Que la Prudence nous guide !

Auteur:

M∴ L∴

Obédience:
Non communiqué
Loge:
Non communiqué



Cette Prudence qui, dans l’ouverture de nos travaux, apparaît comme deuxième vertu des quatre référencées, mais qui ce soir exceptionnellement, sera la quatrième évoquée, cette Prudence, donc, ne doit pas être perçue comme une forme de lâcheté, comme une frilosité pusillanime mais, au contraire, doit être précédée d’une analyse sensée et réfléchie.



Dans la proposition injonctive, objet de notre « étude », deux termes sont à considérer : « guide » et « prudence ».



Le verbe guider induit une notion, d’une part, de pédagogie et, d’autre part, de contrainte. En effet cette notion nous paraît indissociable d’un accompagnement limité dans son amplitude et mesuré dans son écoulement. Lorsqu’il y aura danger, le Maître Secret, qui a une mission de guide, l’aura déjà identifié et saura l’affronter : il contournera ce danger ou le franchira sans faire courir le moindre risque à l’individu ou au groupe dont il aura eu la charge, la responsabilité.



Mais l’essentiel de notre analyse porte sur le mot Prudence. Comment le définir sachant que du point de vue philosophique il renvoie au deux thèmes principaux de la connaissance et de l’action, deux notions intimement liées. Selon sa définition avérée « est prudent l’homme plein de sagesse et de prévoyance ».



D’un point de vue étymologique, Prudence est une contraction de Providentia qui réunit Videntia (capacité de voir) avec le préfixe Pro (en avant) ; c’est donc la capacité de « voir en avant » des actions et ce grâce à un jugement convenable et à même de les orienter. Au demeurant, il apparaît une ambiguïté dans la notion de Prudence ; tantôt cette notion évoque l’idée platonicienne de prévisibilité absolue fondée sur un réel purement rationnel, tantôt cette notion renvoie à l’idée aristotélicienne du futur contingent, c’est-à-dire de l’impossibilité de prévoir : en d’autres termes de calculer les risques encourus ! Pour Aristote, qui apparaît comme le penseur ayant émis sur ce sujet les réflexions les plus pertinentes, le philosophe est un audacieux dont le jugement mérite éloge.

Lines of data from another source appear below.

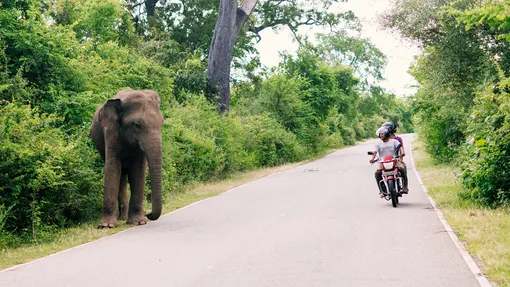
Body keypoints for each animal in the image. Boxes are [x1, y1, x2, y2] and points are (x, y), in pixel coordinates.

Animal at [90, 90, 163, 230]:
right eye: (137, 125)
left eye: (162, 123)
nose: (148, 213)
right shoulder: (111, 132)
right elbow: (112, 167)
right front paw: (106, 226)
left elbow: (139, 171)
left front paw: (138, 222)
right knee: (121, 176)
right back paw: (122, 218)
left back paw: (125, 218)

On ne peut être prudent par ignorance puisqu’il faut qu’il y ait, au préalable, une connaissance minimale du jugement à porter ou de l’action à entreprendre. Ainsi la méfiance est-elle salutaire et le discernement doit s’imposer devant la multiplicité des choix.



Le Maître Secret est donc invité à développer sa capacité d’entendement et à demeurer dans le champ de la raison ; c’est ainsi, et seulement ainsi, qu’il rapprochera les innombrables conceptions humaines dans leur vérité originelle et qu’il rassemblera ce qui est épars, comportement qui ne nuira en rien à la richesse de ses émotions, bien au contraire !

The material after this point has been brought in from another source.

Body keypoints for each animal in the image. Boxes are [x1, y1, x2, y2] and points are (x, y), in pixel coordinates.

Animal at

Le Franc  Maçon pratique la Prudence comme une vertu ; il démultiplie ses propres valeurs et offre, conséquemment, au monde profane un repère sinon une voie à suivre. Le Maître Secret, vigilant, doit être d’abord un guide pour lui-même et ensuite pour les autres, ce qui privilégie la pratique du devoir envers lui-même mais également envers l’humanité toute entière comme l’exige la tradition de notre Ordre dont nous sommes et les héritiers et les transmetteurs.



Et si nous devions conclure, et sans pruderie, veillons à toujours mettre du soin à cultiver les quatre notions évoquées ce soir afin de progresser sur le chemin du perfectionnement, notions qui figurent dans tous les rites et toutes les obédiences avec des mots différents.